In this study, 20 students in C university were selected by control group and 14 shift work nurses working in C university hospital by test group It took part in case of day shift(8AM-4PM), evening shift(4PM-12MN), and night shift(12MN-8AM) to know a urinary 17-OHCS and free cortisol changes which works in a rapidly rotating shift work system. The working team were an rest period of a day and an oberservation of an week. It obtained an urine specimen before and after work shift in 2nd day. Test group and control group of shift work compared to change of levels of urinary 17-OHCS and free cortisol of urine collected from nurses of day shift, evening shift, and night shift. The data was analyzed by t-test, paired t-test. The results are as follows. 1. Compare 8AM with 4PM in day shift. Control group increased 4.1mg at 8AM, 4.2mg at 4PM in a case of 17-OHCS(p=.84) and also test group increased a little 3.5mg at start time of work, 3.6mg at stop time(p=.97). In a case of free cortisol control group decreased 3.8microgram at 8AM, 2.4microgram at 4PM(p=.12) and test group decreased 8.3microgramat start time of work, 3.2microgram at stop time(p=.22). 2. Compare 4PM with 12MN in evening shift. Control group decreased 4.2mg at 4PM, 2.9mg at 12MN in a case 17-OHCS(p=.54), but test group increased 1.7mgat start time of work, 3.4mg at stop time(p=.07). In a case of free cortisol control group decreased 2.4microgram at 4PM, 1.9microgram AT 12MN(p=.23) and also test group decreased a little 2.6microgram at start time of work, 1microgram at stop time(p=.43). 3. Compared 12MN with 8AM in night shift.
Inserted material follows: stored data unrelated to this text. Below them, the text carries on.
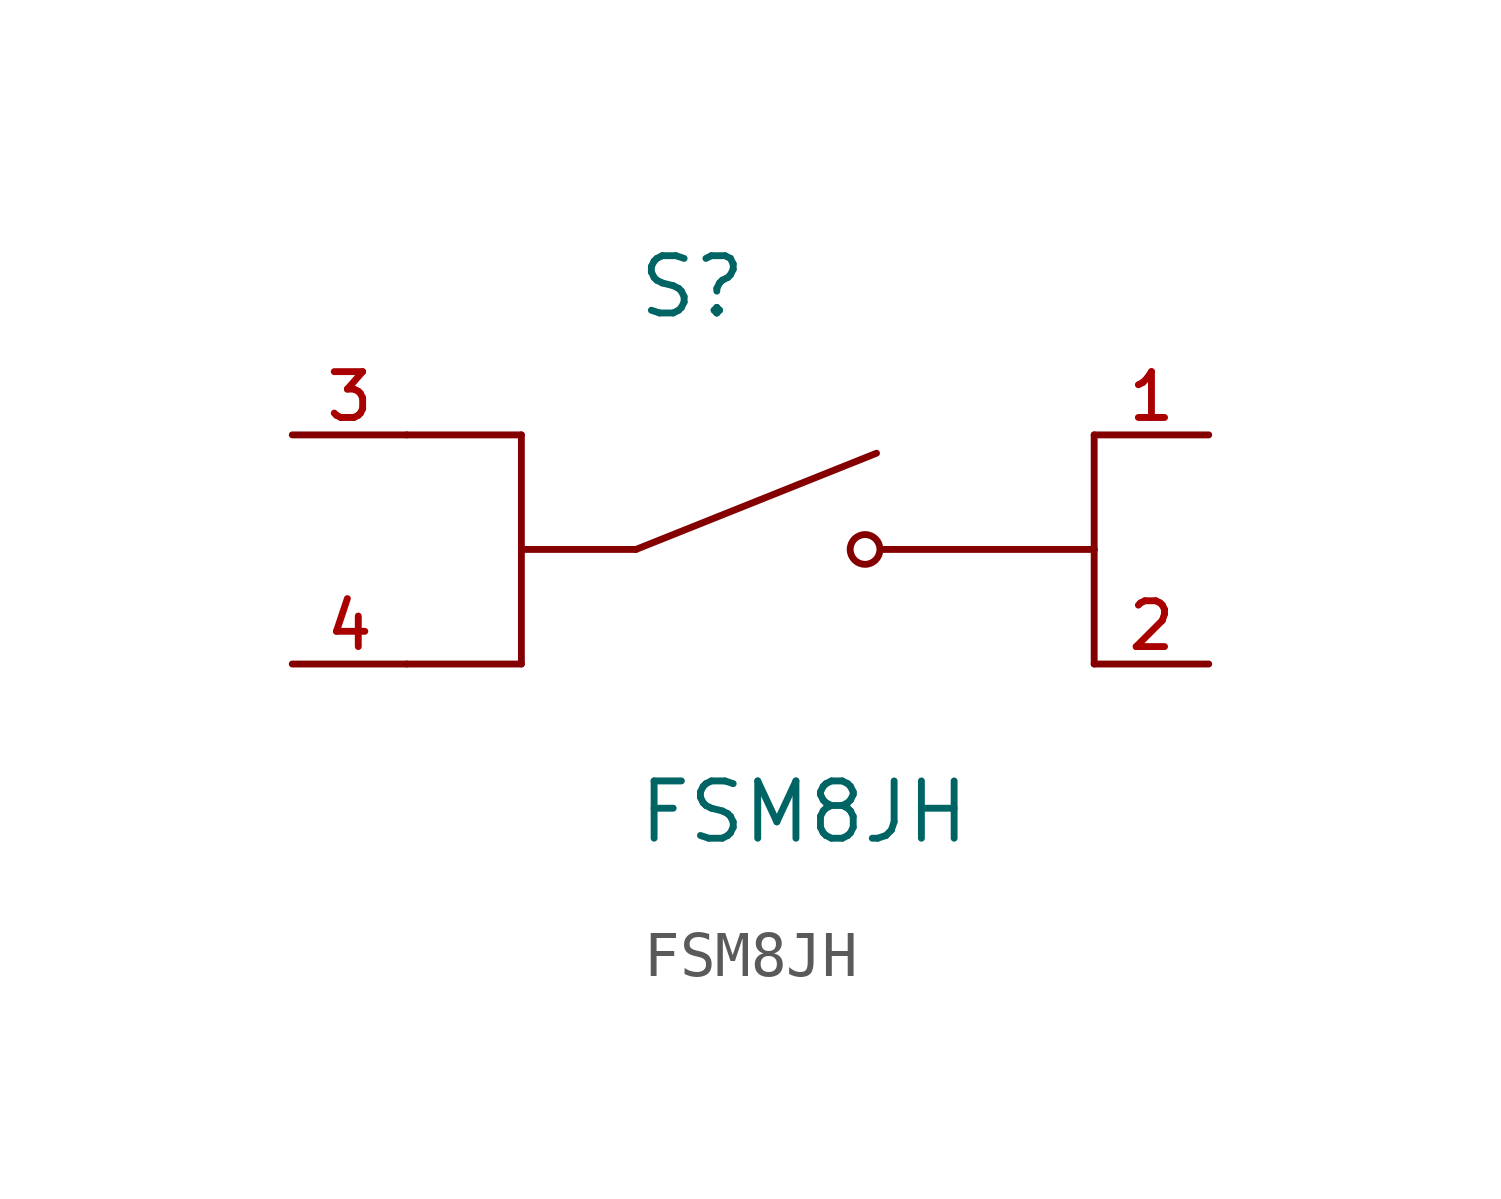
<source format=kicad_sym>
(kicad_symbol_lib
  (version 20211014)
  (generator kicad_symbol_editor)
  (symbol "FSM8JH"
    (pin_names
      (offset 1.016))
    (property "Reference" "S"
      (at -2.54 5.08 0)
      (effects (font (size 1.27 1.27)) (justify bottom left)))
    (property "Value" "FSM8JH"
      (at -2.54 -5.08 0)
      (effects (font (size 1.27 1.27)) (justify top left)))
    (symbol "FSM8JH_0_0"
      (polyline (pts (xy -2.54 0.0) (xy 2.794 2.134)) (stroke (width 0.152)))
      (circle (center 2.54 0.0) (radius 0.33) (stroke (width 0.152)) (fill (type none)))
      (polyline (pts (xy -2.54 0.0) (xy -5.08 0.0)) (stroke (width 0.152)))
      (polyline (pts (xy -7.62 2.54) (xy -5.08 2.54)) (stroke (width 0.152)))
      (polyline (pts (xy -5.08 2.54) (xy -5.08 -2.54)) (stroke (width 0.152)))
      (polyline (pts (xy -5.08 -2.54) (xy -7.62 -2.54)) (stroke (width 0.152)))
      (polyline (pts (xy 7.62 2.54) (xy 7.62 0.0)) (stroke (width 0.152)))
      (polyline (pts (xy 7.62 0.0) (xy 2.921 0.0)) (stroke (width 0.152)))
      (polyline (pts (xy 7.62 0.0) (xy 7.62 -2.54)) (stroke (width 0.152)))
      (pin passive line (at -10.16 2.54 0) (length 2.54) (name "~" (effects (font (size 1.016 1.016)))) (number "3" (effects (font (size 1.016 1.016)))))
      (pin passive line (at 10.16 2.54 180.0) (length 2.54) (name "~" (effects (font (size 1.016 1.016)))) (number "1" (effects (font (size 1.016 1.016)))))
      (pin passive line (at -10.16 -2.54 0) (length 2.54) (name "~" (effects (font (size 1.016 1.016)))) (number "4" (effects (font (size 1.016 1.016)))))
      (pin passive line (at 10.16 -2.54 180.0) (length 2.54) (name "~" (effects (font (size 1.016 1.016)))) (number "2" (effects (font (size 1.016 1.016))))))))
</source>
Control group increased 3.9mg at 12MN, 4.1mg at 8AM in a case of 17-OHCS(p=.79) and also test group increased 6.3mg at start time of work, 8.4mg at stop time(p=.16). In a case of free cortisol control group increased 1.9microgram at 12MN, 3.8microgram at 8AM(p=.08) and test group increased 4.4microgram at start time of work, 11.6microgram at stop time(p=.04). As a result of this study reveals that health level of nurses is decreased in a rotating shift work(2 days internal). As mentioned above, it was confirmed that the rotating shift work had influence on the health of the nurse. For it, I present the objective base data to measure the level healthy in order to extend the understanding of the physical aspects of the nurses. Moreover, it is considered that one can make use of it as an objective base data with a view to the rational management for the nursing administration.